The water in the old pipes, given to cracks and bursts, made a clanking sound, almost like a moan; unwanted air bubbles held it up before it began to flow, gushing out and pelting Gyöngyvér’s thin brown body, pattering on the tub’s enamel. Every other week, Gyöngyvér had to get up early, without an alarm clock, of course. She followed Ágost’s schedule; sometimes she would give up sleep altogether, but not her nocturnal shower. Perhaps this was the only thing she stubbornly clung to, even though the restless pipes, rattling in the walls, often seemed to threaten to explode. Her smooth body, delicately shaped limbs, elongated and strong musculature, taut and almost poreless skin had no fragrance until she applied her cheap perfume to the crook of her arms and the area behind her ears. And oddly enough, her short, thick hair had no smell either. Ágost did not think about this, but it was important to have no smell. She probably wouldn’t have smelled even without the showers, but she took them constantly. Like a compulsion, a passion or obsession of unknown origin. She took a shower before going swimming; she took one before going into the pool and after coming out, and at night she took one even if she had already showered in the afternoon because they were going to the opera or to a concert and she had to change her clothes.

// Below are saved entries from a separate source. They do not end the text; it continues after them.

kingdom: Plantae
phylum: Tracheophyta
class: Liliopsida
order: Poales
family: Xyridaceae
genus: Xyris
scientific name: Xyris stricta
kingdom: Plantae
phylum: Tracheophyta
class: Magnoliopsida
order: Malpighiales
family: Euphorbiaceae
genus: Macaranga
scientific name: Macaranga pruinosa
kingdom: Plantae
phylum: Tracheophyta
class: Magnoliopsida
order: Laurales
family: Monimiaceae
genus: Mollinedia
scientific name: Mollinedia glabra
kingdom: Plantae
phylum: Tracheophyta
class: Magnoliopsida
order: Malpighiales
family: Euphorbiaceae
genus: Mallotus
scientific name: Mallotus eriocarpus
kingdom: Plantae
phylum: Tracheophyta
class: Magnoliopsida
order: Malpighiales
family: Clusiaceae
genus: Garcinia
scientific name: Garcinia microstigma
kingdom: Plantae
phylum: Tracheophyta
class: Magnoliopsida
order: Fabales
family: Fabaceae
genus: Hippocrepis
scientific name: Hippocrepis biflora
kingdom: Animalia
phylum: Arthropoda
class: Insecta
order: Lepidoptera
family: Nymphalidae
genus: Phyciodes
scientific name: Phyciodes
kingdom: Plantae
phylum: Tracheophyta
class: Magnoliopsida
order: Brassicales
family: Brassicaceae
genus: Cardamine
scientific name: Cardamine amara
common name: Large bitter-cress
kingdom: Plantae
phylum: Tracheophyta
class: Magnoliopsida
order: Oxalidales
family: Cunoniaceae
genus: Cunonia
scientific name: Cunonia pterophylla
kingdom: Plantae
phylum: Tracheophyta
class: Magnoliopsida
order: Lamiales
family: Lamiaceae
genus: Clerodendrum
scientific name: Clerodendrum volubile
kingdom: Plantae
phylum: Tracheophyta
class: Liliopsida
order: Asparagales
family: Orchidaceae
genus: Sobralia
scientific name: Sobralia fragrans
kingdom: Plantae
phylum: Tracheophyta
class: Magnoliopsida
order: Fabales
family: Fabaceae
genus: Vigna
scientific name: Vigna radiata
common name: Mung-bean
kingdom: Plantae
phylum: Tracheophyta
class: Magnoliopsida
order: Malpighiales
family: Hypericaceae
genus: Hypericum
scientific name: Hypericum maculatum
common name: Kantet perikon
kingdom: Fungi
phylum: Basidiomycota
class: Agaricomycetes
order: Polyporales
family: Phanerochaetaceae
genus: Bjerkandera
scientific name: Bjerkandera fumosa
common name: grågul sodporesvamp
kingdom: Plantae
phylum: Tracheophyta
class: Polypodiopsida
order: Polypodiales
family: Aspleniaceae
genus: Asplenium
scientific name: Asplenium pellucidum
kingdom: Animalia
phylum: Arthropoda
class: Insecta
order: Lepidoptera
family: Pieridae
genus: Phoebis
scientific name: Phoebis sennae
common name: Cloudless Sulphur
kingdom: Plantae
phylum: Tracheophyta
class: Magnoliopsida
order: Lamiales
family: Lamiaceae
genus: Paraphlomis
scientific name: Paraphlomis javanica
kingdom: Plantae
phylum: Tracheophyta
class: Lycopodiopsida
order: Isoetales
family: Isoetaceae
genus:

Until he was taken to the hospital on Kútvölgyi Road, the professor was also startled to wakefulness every night by the unpleasant noise. Still, he slept a lot both during the day and at night, perhaps because of immoderate doses of medicine; he slept very soundly and if awakened was barely conscious of himself. Or he may have been conscious of something entirely different. He would sit in the dark, staring at the lights trembling and shadows shifting across the spines of his books. From the time his wife no longer put up with him in their conjugal bed, a good ten years earlier, he had been made to withdraw to his study, filled with books and papers, and onto the sofa that once had been only a place for an afternoon nap or snoozes during breaks from his work. No one knew whether he still remembered things like naps or work. His condition had been deteriorating rapidly and unstoppably for months, and then one day it suddenly leveled off. As if the process might be reversible, after all, bits of memory sometimes revived, and then quite unexpectedly he caught a glance of himself in his own situation. He stood among his books, sat at his cleared and cleaned-off desk, and wept.
One of the most brilliant minds of the age coming undone under his family’s eyes, and all as the consequence of one attack. The news was received with incredulity even by those who thought he had used his mental abilities exclusively for evil purposes, in the service of brutal authorities, which is why so many hated him, considered him spineless, held him in contempt. Now he was flat on his back. In a case like this, however, even gloating subsides because the sight of mental deterioration clearly declares that what a person knows and thinks is not necessarily his to command.
Sometimes he would appear in his white nightshirt, hesitantly, in one of the rooms. He would speak quietly or mumble to himself. He didn’t know who the different beings might be who were sleeping all over the place in the various rooms or suddenly turning on lights to blind him. They did it deliberately. Quickly he would ask for water. He had to be on guard; otherwise, they would surely confuse him. He begged their pardon, but he hadn’t learned to find his way around this apartment. As if in his conscious mind he had another home. They showed him where the toilet was. They would support him, guide him, give him water, help him urinate, and then at some point they would leave him on his own again.